Mouzar Benedito e a história de um funcionário exemplar

Crônica

Vicente Mendonça

No casamento de um amigo comum, conheci o Denílson, numa cidade do sertão da Paraíba, e nos reencontramos alguns dias depois em João Pessoa. Éramos quatro num fusca, chegando à capital paraibana, à noite, e bateu a dúvida: procuramos o Denílson ou não? A conclusão foi que devíamos primeiro procurar um hotel, tomar banho e depois ir ao seu encontro. Se fôssemos direto à casa dele, iria querer que todo o bando ficasse hospedado lá.

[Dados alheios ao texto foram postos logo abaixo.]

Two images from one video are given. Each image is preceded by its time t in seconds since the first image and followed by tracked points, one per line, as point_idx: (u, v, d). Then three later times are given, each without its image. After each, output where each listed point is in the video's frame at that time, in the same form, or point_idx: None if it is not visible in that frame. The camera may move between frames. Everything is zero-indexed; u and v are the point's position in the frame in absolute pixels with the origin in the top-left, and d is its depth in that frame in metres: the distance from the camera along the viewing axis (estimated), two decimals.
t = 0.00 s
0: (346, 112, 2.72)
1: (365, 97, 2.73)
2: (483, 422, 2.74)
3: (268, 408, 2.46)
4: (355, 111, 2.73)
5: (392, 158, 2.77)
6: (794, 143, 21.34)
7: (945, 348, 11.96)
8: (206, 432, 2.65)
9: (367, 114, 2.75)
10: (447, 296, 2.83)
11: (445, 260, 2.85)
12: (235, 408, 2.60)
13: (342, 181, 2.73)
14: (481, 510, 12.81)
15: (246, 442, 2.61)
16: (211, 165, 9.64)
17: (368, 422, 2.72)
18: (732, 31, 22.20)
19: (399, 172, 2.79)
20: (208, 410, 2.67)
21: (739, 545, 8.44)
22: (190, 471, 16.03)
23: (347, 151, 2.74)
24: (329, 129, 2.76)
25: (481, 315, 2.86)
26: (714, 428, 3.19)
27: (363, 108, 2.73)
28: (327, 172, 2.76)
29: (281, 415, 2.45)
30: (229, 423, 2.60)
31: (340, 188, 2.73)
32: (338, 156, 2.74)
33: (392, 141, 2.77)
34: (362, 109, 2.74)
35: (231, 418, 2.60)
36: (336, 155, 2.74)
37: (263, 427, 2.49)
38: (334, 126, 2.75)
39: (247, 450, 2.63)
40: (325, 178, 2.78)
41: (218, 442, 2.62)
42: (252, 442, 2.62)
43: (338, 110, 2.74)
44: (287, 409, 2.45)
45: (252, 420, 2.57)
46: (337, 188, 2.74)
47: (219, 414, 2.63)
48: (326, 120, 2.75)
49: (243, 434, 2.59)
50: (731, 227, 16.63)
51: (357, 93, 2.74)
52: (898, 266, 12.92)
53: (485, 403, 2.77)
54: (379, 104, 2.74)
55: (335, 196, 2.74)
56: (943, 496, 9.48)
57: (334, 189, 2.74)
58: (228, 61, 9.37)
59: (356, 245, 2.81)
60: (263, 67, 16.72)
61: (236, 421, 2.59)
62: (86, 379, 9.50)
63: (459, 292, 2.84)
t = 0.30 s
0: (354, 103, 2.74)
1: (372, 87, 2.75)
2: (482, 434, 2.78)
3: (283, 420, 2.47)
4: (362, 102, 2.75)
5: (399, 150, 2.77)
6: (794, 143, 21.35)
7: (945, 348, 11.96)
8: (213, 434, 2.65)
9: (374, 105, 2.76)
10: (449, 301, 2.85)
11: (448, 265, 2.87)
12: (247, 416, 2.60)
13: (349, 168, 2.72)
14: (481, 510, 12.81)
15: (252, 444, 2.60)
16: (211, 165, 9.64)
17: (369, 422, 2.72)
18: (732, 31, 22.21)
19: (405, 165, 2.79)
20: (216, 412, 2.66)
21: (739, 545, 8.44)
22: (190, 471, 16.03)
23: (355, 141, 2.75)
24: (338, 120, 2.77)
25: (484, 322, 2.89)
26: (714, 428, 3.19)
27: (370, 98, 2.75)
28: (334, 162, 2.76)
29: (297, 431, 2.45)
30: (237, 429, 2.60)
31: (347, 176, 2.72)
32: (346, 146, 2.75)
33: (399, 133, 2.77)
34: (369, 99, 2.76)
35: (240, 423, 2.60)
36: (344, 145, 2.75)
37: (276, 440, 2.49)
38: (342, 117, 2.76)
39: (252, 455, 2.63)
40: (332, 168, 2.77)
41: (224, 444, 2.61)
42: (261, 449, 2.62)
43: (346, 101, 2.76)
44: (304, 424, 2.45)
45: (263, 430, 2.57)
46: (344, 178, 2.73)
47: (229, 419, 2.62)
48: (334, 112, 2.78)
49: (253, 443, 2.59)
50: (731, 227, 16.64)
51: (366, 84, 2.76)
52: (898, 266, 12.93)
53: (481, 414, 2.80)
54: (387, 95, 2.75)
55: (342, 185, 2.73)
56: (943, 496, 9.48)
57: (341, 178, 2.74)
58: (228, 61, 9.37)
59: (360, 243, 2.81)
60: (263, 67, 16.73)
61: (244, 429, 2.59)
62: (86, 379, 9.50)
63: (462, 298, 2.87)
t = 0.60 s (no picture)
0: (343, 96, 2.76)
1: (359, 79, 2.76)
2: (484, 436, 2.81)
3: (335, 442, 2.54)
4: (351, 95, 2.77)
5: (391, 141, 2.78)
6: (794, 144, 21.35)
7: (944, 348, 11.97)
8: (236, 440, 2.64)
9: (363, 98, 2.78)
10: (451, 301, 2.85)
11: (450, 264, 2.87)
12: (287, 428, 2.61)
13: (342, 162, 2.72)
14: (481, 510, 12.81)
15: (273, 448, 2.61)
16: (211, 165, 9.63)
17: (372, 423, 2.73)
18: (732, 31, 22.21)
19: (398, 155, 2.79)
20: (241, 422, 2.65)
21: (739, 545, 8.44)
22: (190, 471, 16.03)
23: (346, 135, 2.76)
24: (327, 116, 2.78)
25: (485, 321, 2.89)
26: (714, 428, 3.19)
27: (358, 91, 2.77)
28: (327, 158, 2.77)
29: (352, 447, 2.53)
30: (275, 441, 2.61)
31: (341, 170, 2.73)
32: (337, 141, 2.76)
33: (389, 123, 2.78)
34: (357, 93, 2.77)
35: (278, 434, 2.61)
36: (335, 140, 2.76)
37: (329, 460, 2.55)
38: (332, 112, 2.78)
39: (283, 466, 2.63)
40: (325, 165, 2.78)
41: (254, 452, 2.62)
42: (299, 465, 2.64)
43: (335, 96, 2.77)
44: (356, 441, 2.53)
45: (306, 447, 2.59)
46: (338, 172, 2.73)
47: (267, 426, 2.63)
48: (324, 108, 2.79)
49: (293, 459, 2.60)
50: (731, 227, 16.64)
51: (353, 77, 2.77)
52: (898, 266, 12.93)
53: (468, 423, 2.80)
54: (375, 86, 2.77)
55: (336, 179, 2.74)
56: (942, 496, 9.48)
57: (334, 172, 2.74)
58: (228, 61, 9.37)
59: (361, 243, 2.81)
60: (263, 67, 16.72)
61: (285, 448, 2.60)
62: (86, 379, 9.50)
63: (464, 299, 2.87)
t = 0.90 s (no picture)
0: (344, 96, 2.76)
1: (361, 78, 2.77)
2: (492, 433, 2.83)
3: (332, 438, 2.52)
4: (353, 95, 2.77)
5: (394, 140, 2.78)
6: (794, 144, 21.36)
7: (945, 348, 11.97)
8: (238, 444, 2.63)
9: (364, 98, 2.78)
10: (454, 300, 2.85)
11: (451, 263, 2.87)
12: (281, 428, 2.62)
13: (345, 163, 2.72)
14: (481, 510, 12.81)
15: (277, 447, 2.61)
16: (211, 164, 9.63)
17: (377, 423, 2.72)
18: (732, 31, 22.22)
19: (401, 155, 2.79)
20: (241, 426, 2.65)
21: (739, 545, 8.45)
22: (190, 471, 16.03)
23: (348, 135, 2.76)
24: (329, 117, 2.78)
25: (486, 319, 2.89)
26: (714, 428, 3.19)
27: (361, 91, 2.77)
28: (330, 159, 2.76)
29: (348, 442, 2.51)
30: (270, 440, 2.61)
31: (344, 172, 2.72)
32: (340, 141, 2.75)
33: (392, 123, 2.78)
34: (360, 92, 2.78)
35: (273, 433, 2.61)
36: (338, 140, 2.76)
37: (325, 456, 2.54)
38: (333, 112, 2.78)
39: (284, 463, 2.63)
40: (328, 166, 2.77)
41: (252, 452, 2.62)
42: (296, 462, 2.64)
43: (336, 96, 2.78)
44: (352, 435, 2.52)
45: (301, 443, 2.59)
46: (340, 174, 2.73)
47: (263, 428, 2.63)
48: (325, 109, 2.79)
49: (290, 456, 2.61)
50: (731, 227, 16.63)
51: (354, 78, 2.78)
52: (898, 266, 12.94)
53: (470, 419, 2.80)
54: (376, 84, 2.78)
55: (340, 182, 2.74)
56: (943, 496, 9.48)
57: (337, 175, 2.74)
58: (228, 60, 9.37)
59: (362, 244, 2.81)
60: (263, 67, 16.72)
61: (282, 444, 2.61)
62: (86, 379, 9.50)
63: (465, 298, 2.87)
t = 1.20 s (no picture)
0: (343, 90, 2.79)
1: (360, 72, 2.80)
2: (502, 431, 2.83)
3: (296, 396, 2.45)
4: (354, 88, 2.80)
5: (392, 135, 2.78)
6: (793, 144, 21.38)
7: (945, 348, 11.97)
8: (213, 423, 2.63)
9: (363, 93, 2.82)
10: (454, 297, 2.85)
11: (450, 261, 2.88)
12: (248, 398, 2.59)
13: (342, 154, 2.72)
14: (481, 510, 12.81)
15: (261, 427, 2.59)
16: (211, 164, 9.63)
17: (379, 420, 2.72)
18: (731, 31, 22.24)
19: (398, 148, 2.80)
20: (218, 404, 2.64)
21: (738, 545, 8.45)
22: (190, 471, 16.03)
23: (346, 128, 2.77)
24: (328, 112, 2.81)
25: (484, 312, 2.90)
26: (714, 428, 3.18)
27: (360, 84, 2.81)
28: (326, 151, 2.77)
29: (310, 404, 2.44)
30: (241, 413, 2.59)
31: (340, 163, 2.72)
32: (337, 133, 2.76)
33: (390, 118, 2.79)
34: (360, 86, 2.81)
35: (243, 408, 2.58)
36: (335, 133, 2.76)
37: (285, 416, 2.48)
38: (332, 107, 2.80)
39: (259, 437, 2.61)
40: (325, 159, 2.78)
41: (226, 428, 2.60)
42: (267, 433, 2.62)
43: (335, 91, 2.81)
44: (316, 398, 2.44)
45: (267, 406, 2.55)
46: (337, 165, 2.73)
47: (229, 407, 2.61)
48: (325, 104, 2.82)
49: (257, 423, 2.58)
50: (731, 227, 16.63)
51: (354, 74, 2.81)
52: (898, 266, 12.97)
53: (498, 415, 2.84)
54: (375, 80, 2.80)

Procurando um hotelzinho no centro, entramos numa rua estreita e quase batemos de frente com um carro… que era dirigido pelo Denílson. Pronto. Não tinha jeito. Queria de todas as maneiras que ficássemos na casa dele. Propusemos que fôssemos tomar uma cerveja num boteco à beira da lagoa que fica no centro da cidade. Lá, pensamos, explicaríamos que preferíamos ficar num hotelzinho. Enquanto bebíamos cerveja, alguém nos avisou:

– Arrombaram o fusca de vocês.

Um ladrão levou tudo o que tínhamos de valor. Nunca pensaríamos que nós, que nunca tínhamos sido roubados em lugar nenhum, passaríamos por essa situação na pacata João Pessoa do início de 1978. E o Denílson: sem dinheiro, teríamos de ficar mesmo na casa dele.

No dia seguinte, fomos à delegacia dar queixa, para pelo menos apresentar o boletim de ocorrência ao Banco do Brasil e tentar recuperar a grana de uns cheques de viagem. Na delegacia, ninguém dava bola para nós. Falamos do local onde o fato tinha acontecido e um policial exclamou: “É o aleijadinho da lagoa”. Ficamos sabendo então que um sujeito que andava sentado num carrinho de rolimã atuava na região da lagoa, roubando mixarias de turistas.

E o delegado nem tchum pra nós. Explicamos a ele que precisávamos do boletim de ocorrência para poder continuar a viagem, pois nas bolsas levadas estavam as carteiras de motorista de dois dos quatro ocupantes do fusca. E também, caso ele se dispusesse a pegar o aleijadinho, poderíamos recuperar alguns pertences de valor.

Aí ele já se interessou. Perguntou o que havia nas bolsas. Máquinas fotográficas, cheques de viagem, dinheiro vivo e outras coisas pessoais. Os olhos dele começaram a brilhar diferente. Mas ainda quis achacar a gente:

– Nós estamos sem combustível e sem dinheiro para reabastecer…

– Nosso dinheiro está quase todo com o aleijadinho.

Ele falou o clássico “vamos ver o que dá pra fazer”, fez o BO e nos dispensou dizendo que daria notícias se conseguissem pegar o ladrão.

Claro que pegaram, e claro que garfaram tudo!

O Denílson, além de nos dar casa e comida, saía com a gente todos os dias pra passear, nos levou a Cabedelo, Praia do Poço, Costinha, Baía da Traição… Começamos a ficar incomodados, pois ele não ia trabalhar nenhum dia. Temíamos que acabasse perdendo o emprego na repartição pública por nossa causa. Fomos conversar com ele. Explicamos a preocupação, mas ele não aceitava a hipótese de nos deixar sozinhos. Por fim, disse, pra nos tranquilizar:

– Então eu vou lá na repartição avisar que não vou trabalhar nos próximos 15 dias.

Olha só! Ia avisar que não ia trabalhar! Fomos eu e dois amigos com ele. Não havia lugar pra estacionar o carro, eles entraram na repartição enquanto eu esperava de fora, na direção, para dar uma volta, no caso de aparecer algum guarda. E demoraram. Demoraram. Mais de uma hora e não voltavam. Comecei a me preocupar. Mais um pouco e saíram os três, o Luizinho com cara de espanto, o que me fez pensar que havia dado rolo mesmo.

– E aí? – perguntei.

O Luizinho foi quem explicou, enquanto o Denílson sorria:

– Não apareceu ninguém na repartição pra ele dar o recado.